JOB ITEM:
Nothing but the lines from the one with "by Henry Winter" through the last line of the data should be restated, each word for word.

[Data items]
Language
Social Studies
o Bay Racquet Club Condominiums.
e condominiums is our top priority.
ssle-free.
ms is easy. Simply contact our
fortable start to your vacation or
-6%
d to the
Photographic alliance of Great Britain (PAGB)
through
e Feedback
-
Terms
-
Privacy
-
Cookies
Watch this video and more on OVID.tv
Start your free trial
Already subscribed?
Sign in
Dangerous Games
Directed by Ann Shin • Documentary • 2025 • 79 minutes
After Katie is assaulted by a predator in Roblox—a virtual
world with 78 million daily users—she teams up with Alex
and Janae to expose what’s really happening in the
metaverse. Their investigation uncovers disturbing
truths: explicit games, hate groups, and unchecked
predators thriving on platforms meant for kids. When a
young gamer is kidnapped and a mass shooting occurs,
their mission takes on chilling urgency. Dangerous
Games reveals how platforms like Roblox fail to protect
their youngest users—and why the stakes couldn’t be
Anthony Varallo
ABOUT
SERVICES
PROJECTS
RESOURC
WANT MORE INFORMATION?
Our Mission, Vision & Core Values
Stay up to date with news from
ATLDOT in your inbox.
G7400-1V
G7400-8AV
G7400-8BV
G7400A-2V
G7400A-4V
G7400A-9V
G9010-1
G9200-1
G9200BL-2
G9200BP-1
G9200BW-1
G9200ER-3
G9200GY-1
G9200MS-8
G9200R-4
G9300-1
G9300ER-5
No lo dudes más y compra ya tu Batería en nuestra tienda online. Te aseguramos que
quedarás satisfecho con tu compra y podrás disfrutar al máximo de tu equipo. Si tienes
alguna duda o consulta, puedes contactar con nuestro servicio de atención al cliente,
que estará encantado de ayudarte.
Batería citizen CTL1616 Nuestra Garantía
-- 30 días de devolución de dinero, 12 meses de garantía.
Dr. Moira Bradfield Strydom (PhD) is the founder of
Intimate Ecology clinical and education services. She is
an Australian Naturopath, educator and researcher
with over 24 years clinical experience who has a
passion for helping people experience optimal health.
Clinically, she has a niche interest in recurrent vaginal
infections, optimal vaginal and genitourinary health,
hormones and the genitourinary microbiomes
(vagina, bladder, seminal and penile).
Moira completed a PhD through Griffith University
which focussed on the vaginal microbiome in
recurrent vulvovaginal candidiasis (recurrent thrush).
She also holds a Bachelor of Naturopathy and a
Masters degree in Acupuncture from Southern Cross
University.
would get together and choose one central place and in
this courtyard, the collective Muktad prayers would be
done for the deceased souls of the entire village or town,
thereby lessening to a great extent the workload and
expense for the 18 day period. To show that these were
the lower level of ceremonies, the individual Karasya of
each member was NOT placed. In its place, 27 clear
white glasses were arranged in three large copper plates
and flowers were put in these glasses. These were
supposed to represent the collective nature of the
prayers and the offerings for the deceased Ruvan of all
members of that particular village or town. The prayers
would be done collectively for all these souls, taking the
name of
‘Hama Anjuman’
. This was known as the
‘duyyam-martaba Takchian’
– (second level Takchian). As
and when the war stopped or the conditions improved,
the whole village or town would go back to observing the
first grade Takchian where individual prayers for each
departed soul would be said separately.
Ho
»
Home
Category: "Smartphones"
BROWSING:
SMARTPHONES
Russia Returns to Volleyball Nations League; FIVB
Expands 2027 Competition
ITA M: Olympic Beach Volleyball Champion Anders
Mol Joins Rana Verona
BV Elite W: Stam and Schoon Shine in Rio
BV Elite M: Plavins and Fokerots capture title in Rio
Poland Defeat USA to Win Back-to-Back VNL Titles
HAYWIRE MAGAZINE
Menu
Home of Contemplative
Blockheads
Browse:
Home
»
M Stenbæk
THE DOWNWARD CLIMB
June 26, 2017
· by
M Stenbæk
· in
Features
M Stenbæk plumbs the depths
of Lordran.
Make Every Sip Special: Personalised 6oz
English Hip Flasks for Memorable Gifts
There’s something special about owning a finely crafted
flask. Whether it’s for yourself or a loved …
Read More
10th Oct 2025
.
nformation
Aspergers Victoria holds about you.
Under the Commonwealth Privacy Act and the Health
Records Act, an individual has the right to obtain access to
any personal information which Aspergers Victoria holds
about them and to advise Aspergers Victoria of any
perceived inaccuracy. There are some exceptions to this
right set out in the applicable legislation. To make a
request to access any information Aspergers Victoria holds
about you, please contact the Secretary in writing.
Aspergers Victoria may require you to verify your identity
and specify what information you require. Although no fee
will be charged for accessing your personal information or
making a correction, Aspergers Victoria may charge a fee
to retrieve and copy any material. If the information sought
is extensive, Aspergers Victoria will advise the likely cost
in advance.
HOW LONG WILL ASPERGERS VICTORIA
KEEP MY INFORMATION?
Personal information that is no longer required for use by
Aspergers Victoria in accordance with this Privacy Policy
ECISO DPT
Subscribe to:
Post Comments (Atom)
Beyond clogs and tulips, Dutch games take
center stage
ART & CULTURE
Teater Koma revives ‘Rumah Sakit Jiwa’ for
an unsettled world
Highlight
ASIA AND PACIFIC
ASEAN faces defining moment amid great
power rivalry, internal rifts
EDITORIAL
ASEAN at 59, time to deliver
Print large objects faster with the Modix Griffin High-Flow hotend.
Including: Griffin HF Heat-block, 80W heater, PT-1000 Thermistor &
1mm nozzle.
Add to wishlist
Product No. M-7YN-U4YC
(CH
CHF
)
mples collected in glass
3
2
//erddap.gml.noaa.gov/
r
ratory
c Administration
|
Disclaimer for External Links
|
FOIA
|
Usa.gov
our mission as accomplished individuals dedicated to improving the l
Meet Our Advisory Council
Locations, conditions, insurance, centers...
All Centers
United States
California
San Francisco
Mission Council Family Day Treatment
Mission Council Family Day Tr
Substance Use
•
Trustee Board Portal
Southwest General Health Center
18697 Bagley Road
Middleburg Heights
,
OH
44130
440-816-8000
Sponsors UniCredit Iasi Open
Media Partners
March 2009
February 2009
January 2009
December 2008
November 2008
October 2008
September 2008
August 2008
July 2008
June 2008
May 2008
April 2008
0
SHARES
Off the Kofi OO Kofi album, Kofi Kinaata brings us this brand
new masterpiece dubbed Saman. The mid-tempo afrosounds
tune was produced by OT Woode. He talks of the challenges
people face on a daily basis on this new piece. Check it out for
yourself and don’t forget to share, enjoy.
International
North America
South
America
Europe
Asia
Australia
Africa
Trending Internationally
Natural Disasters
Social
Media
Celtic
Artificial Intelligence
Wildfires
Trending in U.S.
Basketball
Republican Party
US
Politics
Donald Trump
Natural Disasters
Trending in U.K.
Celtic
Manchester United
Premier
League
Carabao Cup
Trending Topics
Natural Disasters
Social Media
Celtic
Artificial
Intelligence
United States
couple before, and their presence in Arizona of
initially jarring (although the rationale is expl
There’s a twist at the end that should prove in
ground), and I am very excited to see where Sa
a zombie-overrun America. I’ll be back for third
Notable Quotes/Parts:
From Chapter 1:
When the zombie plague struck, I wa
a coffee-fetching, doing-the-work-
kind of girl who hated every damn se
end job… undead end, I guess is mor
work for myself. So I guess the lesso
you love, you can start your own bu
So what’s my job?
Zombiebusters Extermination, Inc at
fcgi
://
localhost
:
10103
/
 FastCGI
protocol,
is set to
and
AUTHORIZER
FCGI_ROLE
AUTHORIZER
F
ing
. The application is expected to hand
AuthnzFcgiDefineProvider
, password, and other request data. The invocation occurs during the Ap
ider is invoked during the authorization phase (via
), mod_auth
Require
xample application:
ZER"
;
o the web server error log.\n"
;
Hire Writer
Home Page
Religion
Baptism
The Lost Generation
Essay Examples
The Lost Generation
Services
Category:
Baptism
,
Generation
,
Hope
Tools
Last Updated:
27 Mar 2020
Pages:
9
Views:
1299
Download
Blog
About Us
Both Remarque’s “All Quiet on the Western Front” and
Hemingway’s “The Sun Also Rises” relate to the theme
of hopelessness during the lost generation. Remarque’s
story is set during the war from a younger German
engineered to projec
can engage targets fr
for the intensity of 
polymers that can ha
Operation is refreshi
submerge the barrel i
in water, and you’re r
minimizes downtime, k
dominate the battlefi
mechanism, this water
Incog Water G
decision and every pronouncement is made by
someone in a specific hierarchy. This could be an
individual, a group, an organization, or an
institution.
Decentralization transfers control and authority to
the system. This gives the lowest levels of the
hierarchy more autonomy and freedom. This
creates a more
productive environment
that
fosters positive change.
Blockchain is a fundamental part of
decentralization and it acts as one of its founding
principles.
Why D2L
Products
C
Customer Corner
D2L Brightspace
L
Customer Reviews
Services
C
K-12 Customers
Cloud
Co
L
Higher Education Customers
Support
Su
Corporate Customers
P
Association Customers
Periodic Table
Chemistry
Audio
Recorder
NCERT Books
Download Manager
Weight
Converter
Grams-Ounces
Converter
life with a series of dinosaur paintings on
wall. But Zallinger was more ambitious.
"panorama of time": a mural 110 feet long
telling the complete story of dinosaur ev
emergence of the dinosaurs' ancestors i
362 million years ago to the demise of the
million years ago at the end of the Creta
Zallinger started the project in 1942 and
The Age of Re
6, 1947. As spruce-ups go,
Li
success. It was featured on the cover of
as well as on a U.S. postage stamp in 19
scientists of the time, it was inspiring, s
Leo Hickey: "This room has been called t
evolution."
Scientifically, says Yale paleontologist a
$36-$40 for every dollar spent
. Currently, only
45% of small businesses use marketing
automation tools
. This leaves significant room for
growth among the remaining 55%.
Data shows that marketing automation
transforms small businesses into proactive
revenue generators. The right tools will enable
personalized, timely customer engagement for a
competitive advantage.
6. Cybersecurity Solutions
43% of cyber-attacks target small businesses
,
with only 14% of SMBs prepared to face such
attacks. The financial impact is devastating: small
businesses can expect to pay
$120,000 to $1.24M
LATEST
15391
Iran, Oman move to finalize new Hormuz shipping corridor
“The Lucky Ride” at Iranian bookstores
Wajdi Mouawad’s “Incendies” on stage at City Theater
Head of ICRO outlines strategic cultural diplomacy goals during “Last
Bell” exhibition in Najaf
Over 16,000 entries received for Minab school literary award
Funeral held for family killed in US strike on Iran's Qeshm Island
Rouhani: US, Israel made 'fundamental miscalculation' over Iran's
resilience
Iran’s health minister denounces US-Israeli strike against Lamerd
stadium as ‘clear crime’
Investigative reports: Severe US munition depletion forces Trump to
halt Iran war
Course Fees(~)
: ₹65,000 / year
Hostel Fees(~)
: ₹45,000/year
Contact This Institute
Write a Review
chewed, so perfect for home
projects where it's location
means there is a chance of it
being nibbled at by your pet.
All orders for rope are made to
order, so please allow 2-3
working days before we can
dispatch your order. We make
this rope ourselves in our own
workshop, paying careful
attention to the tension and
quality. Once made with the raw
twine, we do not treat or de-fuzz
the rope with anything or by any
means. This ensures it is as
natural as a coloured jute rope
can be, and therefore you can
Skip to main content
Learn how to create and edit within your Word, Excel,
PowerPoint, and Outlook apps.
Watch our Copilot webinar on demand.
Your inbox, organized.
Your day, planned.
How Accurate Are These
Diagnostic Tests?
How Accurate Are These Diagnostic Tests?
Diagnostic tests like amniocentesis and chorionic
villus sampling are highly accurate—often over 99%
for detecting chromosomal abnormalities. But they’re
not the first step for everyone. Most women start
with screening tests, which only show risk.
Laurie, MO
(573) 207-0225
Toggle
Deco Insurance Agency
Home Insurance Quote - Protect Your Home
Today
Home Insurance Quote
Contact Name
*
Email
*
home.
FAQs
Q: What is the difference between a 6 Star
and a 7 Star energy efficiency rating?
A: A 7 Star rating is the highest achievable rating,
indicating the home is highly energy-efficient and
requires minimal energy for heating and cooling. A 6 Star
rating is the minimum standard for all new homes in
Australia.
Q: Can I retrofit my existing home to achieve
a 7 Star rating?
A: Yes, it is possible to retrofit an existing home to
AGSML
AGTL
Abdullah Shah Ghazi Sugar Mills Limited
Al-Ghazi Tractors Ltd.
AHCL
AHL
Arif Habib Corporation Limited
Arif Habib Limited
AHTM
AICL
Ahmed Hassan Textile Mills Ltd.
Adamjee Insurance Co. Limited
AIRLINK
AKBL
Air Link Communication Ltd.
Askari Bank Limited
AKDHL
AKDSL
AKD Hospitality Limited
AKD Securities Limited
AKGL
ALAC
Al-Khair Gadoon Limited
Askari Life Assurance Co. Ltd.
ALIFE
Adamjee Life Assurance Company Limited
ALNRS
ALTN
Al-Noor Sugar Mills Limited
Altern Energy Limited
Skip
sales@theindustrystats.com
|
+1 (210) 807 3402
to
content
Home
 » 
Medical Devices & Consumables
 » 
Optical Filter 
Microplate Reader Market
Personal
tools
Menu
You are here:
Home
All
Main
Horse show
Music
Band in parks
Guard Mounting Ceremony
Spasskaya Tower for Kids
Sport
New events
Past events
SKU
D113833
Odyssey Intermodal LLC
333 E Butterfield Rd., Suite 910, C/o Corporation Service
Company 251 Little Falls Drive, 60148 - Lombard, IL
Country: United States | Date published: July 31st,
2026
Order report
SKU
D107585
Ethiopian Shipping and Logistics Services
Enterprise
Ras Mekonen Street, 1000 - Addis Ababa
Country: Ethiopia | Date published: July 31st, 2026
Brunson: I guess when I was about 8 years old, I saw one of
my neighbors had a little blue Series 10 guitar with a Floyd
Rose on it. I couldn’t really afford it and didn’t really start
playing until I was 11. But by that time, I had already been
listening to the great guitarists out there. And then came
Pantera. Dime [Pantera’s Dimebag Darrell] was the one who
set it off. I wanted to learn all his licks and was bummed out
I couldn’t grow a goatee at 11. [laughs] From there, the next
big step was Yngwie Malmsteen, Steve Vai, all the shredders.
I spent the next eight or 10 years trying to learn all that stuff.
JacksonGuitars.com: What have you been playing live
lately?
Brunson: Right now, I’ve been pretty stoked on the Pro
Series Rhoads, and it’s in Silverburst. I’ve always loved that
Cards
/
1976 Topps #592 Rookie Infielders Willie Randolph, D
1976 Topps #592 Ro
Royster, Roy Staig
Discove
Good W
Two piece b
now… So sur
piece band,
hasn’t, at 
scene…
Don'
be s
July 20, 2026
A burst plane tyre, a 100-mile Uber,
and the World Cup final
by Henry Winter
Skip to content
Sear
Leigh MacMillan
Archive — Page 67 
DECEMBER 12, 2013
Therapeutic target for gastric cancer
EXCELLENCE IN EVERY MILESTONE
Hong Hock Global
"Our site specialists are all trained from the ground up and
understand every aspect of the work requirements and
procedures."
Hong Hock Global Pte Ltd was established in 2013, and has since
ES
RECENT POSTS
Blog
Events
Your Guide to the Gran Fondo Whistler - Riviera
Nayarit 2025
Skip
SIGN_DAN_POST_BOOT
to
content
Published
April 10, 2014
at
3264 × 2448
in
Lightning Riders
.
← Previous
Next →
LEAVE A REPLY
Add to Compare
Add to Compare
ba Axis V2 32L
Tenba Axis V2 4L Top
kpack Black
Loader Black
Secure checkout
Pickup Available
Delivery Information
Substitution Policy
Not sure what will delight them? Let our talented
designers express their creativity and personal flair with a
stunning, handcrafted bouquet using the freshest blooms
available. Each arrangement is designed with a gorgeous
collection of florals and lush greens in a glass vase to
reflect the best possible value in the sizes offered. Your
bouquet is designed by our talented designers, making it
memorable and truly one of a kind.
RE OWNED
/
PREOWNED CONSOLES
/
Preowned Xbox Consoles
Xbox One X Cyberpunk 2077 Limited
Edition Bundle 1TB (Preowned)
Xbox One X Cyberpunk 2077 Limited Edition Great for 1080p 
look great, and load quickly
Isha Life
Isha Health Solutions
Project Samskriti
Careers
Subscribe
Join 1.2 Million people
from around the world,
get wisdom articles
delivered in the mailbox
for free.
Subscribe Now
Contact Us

SOLUTION TO THE EXERCISE:
by Henry Winter
Skip to content
Sear
Leigh MacMillan
Archive — Page 67 
DECEMBER 12, 2013
Therapeutic target for gastric cancer
EXCELLENCE IN EVERY MILESTONE
Hong Hock Global
"Our site specialists are all trained from the ground up and
understand every aspect of the work requirements and
procedures."
Hong Hock Global Pte Ltd was established in 2013, and has since
ES
RECENT POSTS
Blog
Events
Your Guide to the Gran Fondo Whistler - Riviera
Nayarit 2025
Skip
SIGN_DAN_POST_BOOT
to
content
Published
April 10, 2014
at
3264 × 2448
in
Lightning Riders
.
← Previous
Next →
LEAVE A REPLY
Add to Compare
Add to Compare
ba Axis V2 32L
Tenba Axis V2 4L Top
kpack Black
Loader Black
Secure checkout
Pickup Available
Delivery Information
Substitution Policy
Not sure what will delight them? Let our talented
designers express their creativity and personal flair with a
stunning, handcrafted bouquet using the freshest blooms
available. Each arrangement is designed with a gorgeous
collection of florals and lush greens in a glass vase to
reflect the best possible value in the sizes offered. Your
bouquet is designed by our talented designers, making it
memorable and truly one of a kind.
RE OWNED
/
PREOWNED CONSOLES
/
Preowned Xbox Consoles
Xbox One X Cyberpunk 2077 Limited
Edition Bundle 1TB (Preowned)
Xbox One X Cyberpunk 2077 Limited Edition Great for 1080p 
look great, and load quickly
Isha Life
Isha Health Solutions
Project Samskriti
Careers
Subscribe
Join 1.2 Million people
from around the world,
get wisdom articles
delivered in the mailbox
for free.
Subscribe Now
Contact Us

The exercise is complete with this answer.